An analysis on why trickle-down of wealth to the proletarians does not happen in a liberelised economy.
The year 2010 ended with good news and a bad news. The good news is that India is showing signs of economic recovery and is moving up fast in the spiral of growth with its GDP for the year estimated as 8.5 p.c. The sad news is that in this year of economic resurgence, the latest report released by Crime Records bureau shows a sharp increase in the number of farm suicides compared to the previous year, with over 17,368 farmers killing themselves. It is quite natural the question of why this is happening when the nation is flying high in the development trajectory, to arise in the minds of any mediocre Indian.
The GDP figure is often looked upon as the sum total of entire development of a nation. Many a times, the overall progress of a nation is measured in the terms of GDP rates. By logic, a larger GDP enables the State to garner larger resources through taxation, and hence to spend more for the benefit of the poor. The economists give explanation for how a growth in GDP of a nation improves the standard of living of the lower strata of the society through a concept called ‘trickle-down-effect’. But plight of the lower strata of the Indian society over the years in which Indian economy proudly boasted its steady GDP growth makes it clear to any layman that the process of trickle down is actually not working. Dr.Prabhat Patnaik in one of his papers calls this concept intellectually untenable and morally questionable.
The Manmohan effect, as some people call it, Indian economy has been growing steadily since economic liberalisation. There is no doubt that liberalisation has brought about a lot of good to the country. Under liberalisation, the state stared diluting the strict policies it took earlier in public interest, to regulate private activity and started acting as an agent to promote private investment. This resulted in large scale private investments to take place in our country which resulted in an increase the inflow of foreign money. But liberalized regime was also associated with large instances of corruption. For example under-pricing of public-assets in the process of disinvestment of public-enterprises became a common scenario.
According to Mr.N.Vittal, former Central Vigilance Commissioner (CVC),in an interview given to Frontline “Liberalisation has led to mega corruption. Earlier, under the permit-license raj, it was retail corruption because individuals were trying to get licenses. After liberalisation, politicians can make money only by mega corruption, which can come only through policymaking.” As a result of such policy makings which are meant to safeguard the interests of private investors, what that is expropriated for the sake of economic development went out of the reach of the proletarians. So instead of trickling down, the benefits started moving up by capillary effect.
The accelerating growth and accumulation of capital is associated with a phenomenal increase in share surplus. The hope that this surplus of shares could be taxed and be utilized for the welfare of the poor never gets realized. Instead what happens is the illicit flow of wealth from our country to abroad. And this becomes much easier under liberalised economy. According to a recent paper of Global Financial Integrity program of the Centre for International Policy titled “The Drivers and Dynamics of Illicit Financial Flows from India: 1948-2008”, the money that had flown out of India illicitly to accounts abroad over its post-Independence history stretching from 1948 through 2008 was around $213 billion. The adjusted present value of those historical flows has been placed at $462 billion or around 36 per cent of India's GDP in 2008. This paper also states: “68 per cent of India's aggregate illicit capital loss occurred after India's economic reforms in 1991, indicating that deregulation and trade liberalisation actually contributed to/accelerated the transfer of illicit money abroad.”
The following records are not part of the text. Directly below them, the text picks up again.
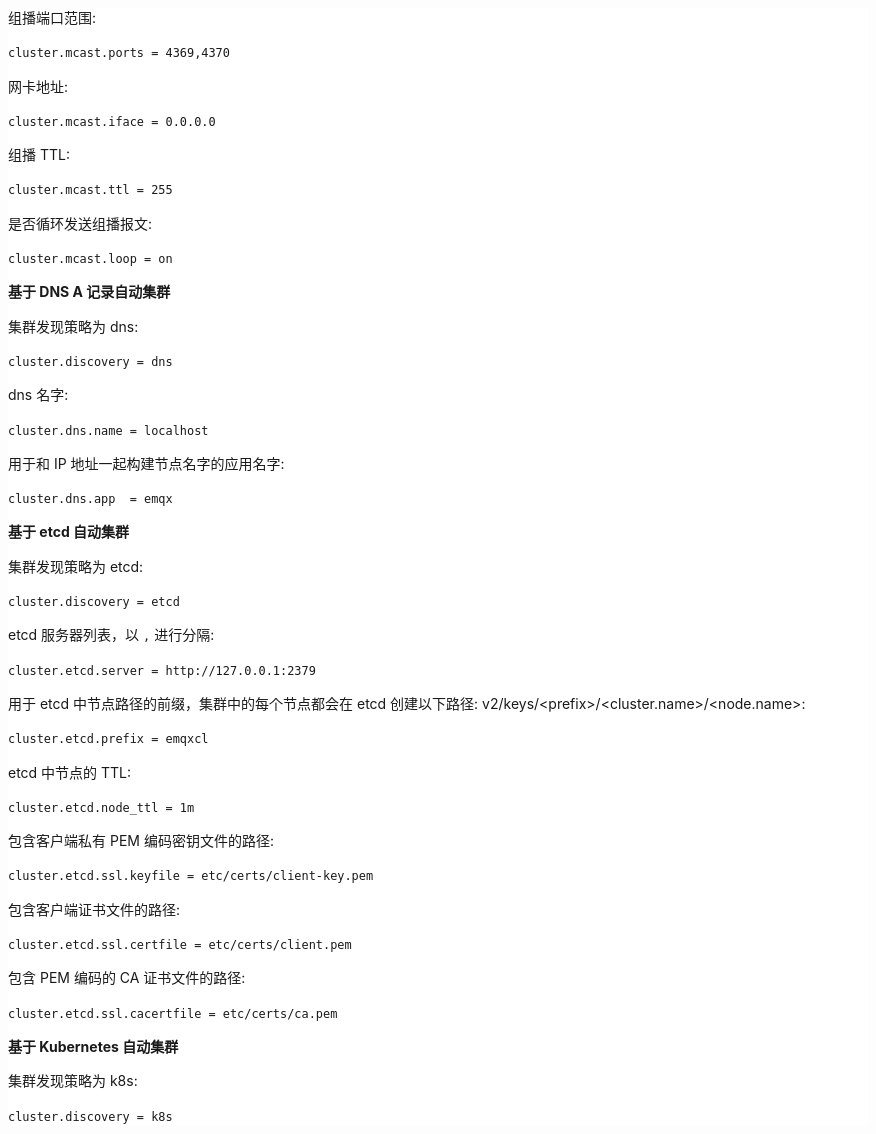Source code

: 组播端口范围:

    cluster.mcast.ports = 4369,4370

网卡地址:

    cluster.mcast.iface = 0.0.0.0

组播 TTL:

    cluster.mcast.ttl = 255

是否循环发送组播报文:

    cluster.mcast.loop = on

**基于 DNS A 记录自动集群**

集群发现策略为 dns:

    cluster.discovery = dns

dns 名字:

    cluster.dns.name = localhost

用于和 IP 地址一起构建节点名字的应用名字:

    cluster.dns.app  = emqx

**基于 etcd 自动集群**

集群发现策略为 etcd:

    cluster.discovery = etcd

etcd 服务器列表，以 `,` 进行分隔:

    cluster.etcd.server = http://127.0.0.1:2379

用于 etcd 中节点路径的前缀，集群中的每个节点都会在 etcd 创建以下路径: v2/keys/\<prefix>/\<cluster.name>/\<node.name>:

    cluster.etcd.prefix = emqxcl

etcd 中节点的 TTL:

    cluster.etcd.node_ttl = 1m

包含客户端私有 PEM 编码密钥文件的路径:

    cluster.etcd.ssl.keyfile = etc/certs/client-key.pem

包含客户端证书文件的路径:

    cluster.etcd.ssl.certfile = etc/certs/client.pem

包含 PEM 编码的 CA 证书文件的路径:

    cluster.etcd.ssl.cacertfile = etc/certs/ca.pem

**基于 Kubernetes 自动集群**

集群发现策略为 k8s:

    cluster.discovery = k8s
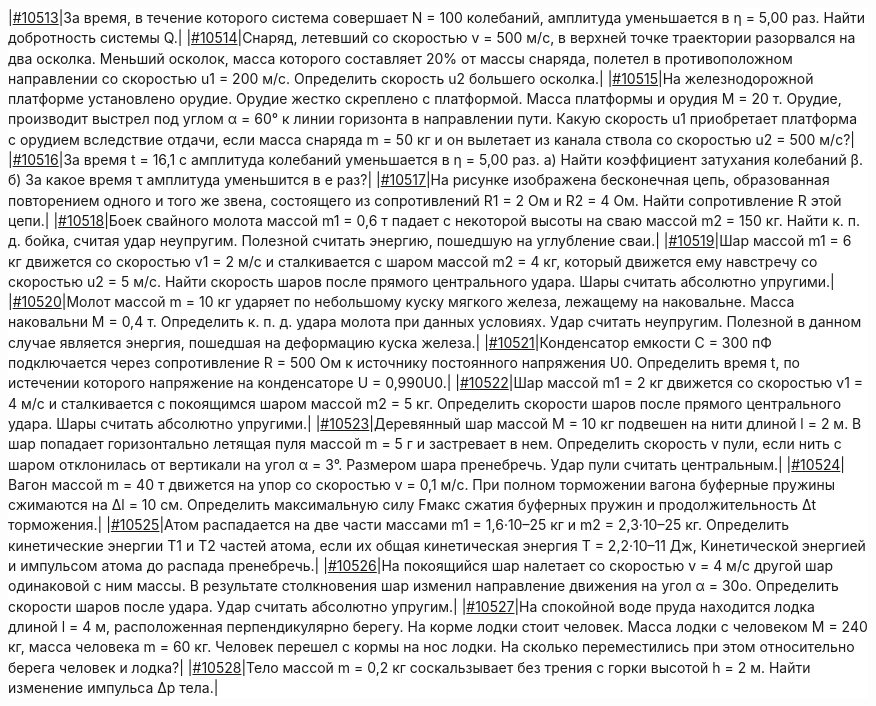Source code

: |[#10513](https://github.com/kolya5544/reshenie-zadach.com.ua/tree/master/%D1%84%D0%B8%D0%B7%D0%B8%D0%BA%D0%B0/db/10513.zip)|За время, в течение которого система совершает N = 100 колебаний, амплитуда уменьшается в &#951; = 5,00 раз. Найти добротность системы Q.|
|[#10514](https://github.com/kolya5544/reshenie-zadach.com.ua/tree/master/%D1%84%D0%B8%D0%B7%D0%B8%D0%BA%D0%B0/db/10514.zip)|Снаряд, летевший со скоростью v = 500 м/с, в верхней точке траектории разорвался на два осколка. Меньший осколок, масса которого составляет 20% от массы снаряда, полетел в противоположном направлении со скоростью u1 = 200 м/с. Определить скорость u2 большего осколка.|
|[#10515](https://github.com/kolya5544/reshenie-zadach.com.ua/tree/master/%D1%84%D0%B8%D0%B7%D0%B8%D0%BA%D0%B0/db/10515.zip)|На железнодорожной платформе установлено орудие. Орудие жестко скреплено с платформой. Масса платформы и орудия M = 20 т. Орудие, производит выстрел под углом &#945; = 60° к линии горизонта в направлении пути. Какую скорость u1 приобретает платформа с орудием вследствие отдачи, если масса снаряда m = 50 кг и он вылетает из канала ствола со скоростью u2 = 500 м/с?|
|[#10516](https://github.com/kolya5544/reshenie-zadach.com.ua/tree/master/%D1%84%D0%B8%D0%B7%D0%B8%D0%BA%D0%B0/db/10516.zip)|За время t = 16,1 с амплитуда колебаний уменьшается в &#951; = 5,00 раз. а) Найти коэффициент затухания колебаний &#946;. б) За какое время &#964; амплитуда уменьшится в е раз?|
|[#10517](https://github.com/kolya5544/reshenie-zadach.com.ua/tree/master/%D1%84%D0%B8%D0%B7%D0%B8%D0%BA%D0%B0/db/10517.zip)|На рисунке изображена бесконечная цепь, образованная повторением одного и того же звена, состоящего из сопротивлений R1 = 2 Ом и R2 = 4 Ом. Найти сопротивление R этой цепи.|
|[#10518](https://github.com/kolya5544/reshenie-zadach.com.ua/tree/master/%D1%84%D0%B8%D0%B7%D0%B8%D0%BA%D0%B0/db/10518.zip)|Боек свайного молота массой m1 = 0,6 т падает с некоторой высоты на сваю массой m2 = 150 кг. Найти к. п. д. бойка, считая удар неупругим. Полезной считать энергию, пошедшую на углубление сваи.|
|[#10519](https://github.com/kolya5544/reshenie-zadach.com.ua/tree/master/%D1%84%D0%B8%D0%B7%D0%B8%D0%BA%D0%B0/db/10519.zip)|Шар массой m1 = 6 кг движется со скоростью v1 = 2 м/с и сталкивается с шаром массой m2 = 4 кг, который движется ему навстречу со скоростью u2 = 5 м/с. Найти скорость шаров после прямого центрального удара. Шары считать абсолютно упругими.|
|[#10520](https://github.com/kolya5544/reshenie-zadach.com.ua/tree/master/%D1%84%D0%B8%D0%B7%D0%B8%D0%BA%D0%B0/db/10520.zip)|Молот массой m = 10 кг ударяет по небольшому куску мягкого железа, лежащему на наковальне. Масса наковальни М = 0,4 т. Определить к. п. д. удара молота при данных условиях. Удар считать неупругим. Полезной в данном случае является энергия, пошедшая на деформацию куска железа.|
|[#10521](https://github.com/kolya5544/reshenie-zadach.com.ua/tree/master/%D1%84%D0%B8%D0%B7%D0%B8%D0%BA%D0%B0/db/10521.zip)|Конденсатор емкости C = 300 пФ подключается через сопротивление R = 500 Ом к источнику постоянного напряжения U0. Определить время t, по истечении которого напряжение на конденсаторе U = 0,990U0.|
|[#10522](https://github.com/kolya5544/reshenie-zadach.com.ua/tree/master/%D1%84%D0%B8%D0%B7%D0%B8%D0%BA%D0%B0/db/10522.zip)|Шар массой m1 = 2 кг движется со скоростью v1 = 4 м/с и сталкивается с покоящимся шаром массой m2 = 5 кг. Определить скорости шаров после прямого центрального удара. Шары считать абсолютно упругими.|
|[#10523](https://github.com/kolya5544/reshenie-zadach.com.ua/tree/master/%D1%84%D0%B8%D0%B7%D0%B8%D0%BA%D0%B0/db/10523.zip)|Деревянный шар массой М = 10 кг подвешен на нити длиной l = 2 м. В шар попадает горизонтально летящая пуля массой m = 5 г и застревает в нем. Определить скорость v пули, если нить с шаром отклонилась от вертикали на угол &#945; = 3°. Размером шара пренебречь. Удар пули считать центральным.|
|[#10524](https://github.com/kolya5544/reshenie-zadach.com.ua/tree/master/%D1%84%D0%B8%D0%B7%D0%B8%D0%BA%D0%B0/db/10524.zip)|Вагон массой m = 40 т движется на упор со скоростью v = 0,1 м/с. При полном торможении вагона буферные пружины сжимаются на &#916;l = 10 см. Определить максимальную силу Fмакс сжатия буферных пружин и продолжительность &#916;t торможения.|
|[#10525](https://github.com/kolya5544/reshenie-zadach.com.ua/tree/master/%D1%84%D0%B8%D0%B7%D0%B8%D0%BA%D0%B0/db/10525.zip)|Атом распадается на две части массами m1 = 1,6&#183;10&#8211;25 кг и m2 = 2,3&#183;10&#8211;25 кг. Определить кинетические энергии Т1 и Т2 частей атома, если их общая кинетическая энергия T = 2,2&#183;10&#8211;11 Дж, Кинетической энергией и импульсом атома до распада пренебречь.|
|[#10526](https://github.com/kolya5544/reshenie-zadach.com.ua/tree/master/%D1%84%D0%B8%D0%B7%D0%B8%D0%BA%D0%B0/db/10526.zip)|На покоящийся шар налетает со скоростью v = 4 м/с другой шар одинаковой с ним массы. В результате столкновения шар изменил направление движения на угол &#945; = 30o. Определить скорости шаров после удара. Удар считать абсолютно упругим.|
|[#10527](https://github.com/kolya5544/reshenie-zadach.com.ua/tree/master/%D1%84%D0%B8%D0%B7%D0%B8%D0%BA%D0%B0/db/10527.zip)|На спокойной воде пруда находится лодка длиной l = 4 м, расположенная перпендикулярно берегу. На корме лодки стоит человек. Масса лодки с человеком M = 240 кг, масса человека m = 60 кг. Человек перешел с кормы на нос лодки. На сколько переместились при этом относительно берега человек и лодка?|
|[#10528](https://github.com/kolya5544/reshenie-zadach.com.ua/tree/master/%D1%84%D0%B8%D0%B7%D0%B8%D0%BA%D0%B0/db/10528.zip)|Тело массой m = 0,2 кг соскальзывает без трения с горки высотой h = 2 м. Найти изменение импульса &#916;p тела.|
Exclusion of one section of the society from the benefits of Economic growth under the liberalised regime, by all means is violation of human rights. Welfare of people should be the primary aim of any legislation. It should be understood that welfare is not a gift given to the people by the state, but a basic right of a citizen. The pseudo rights that the bourgeois government in India projects that it is giving to the people like a Right to Education Act, with no access to proper quality state- run schools in rural areas and a Mahatma Gandhi National Rural Employment Guarantee Act (MGNREGA) with no guarantee of minimum wages (Read ‘A Political Agenda to Minimise Wages’ – Economic & Political Weekly, Vol XLV No.50) are not enough.
What we need is a complete reform in policymaking with a clear cut understanding what the term ’development’ intend to mean for a nation, an understanding that what we need is an ‘inclusive growth’. What we need is a reform in policy making which actually guarantees the rights of every citizen and prevents the illicit flow of wealth that is meant to reach the proletarians, that has the capacity to initiate the trickle-down and not just a mere effort to maximize the value of the equation ‘GDP= C+ Inv +G +(eX-i)’.
References
A left Approch to Development – Prabhat Patnaik
Interview given by N.Vittal, former Chief Vigilance Commissioner (CVC) to Frontline, published on December 17th 2010 issue.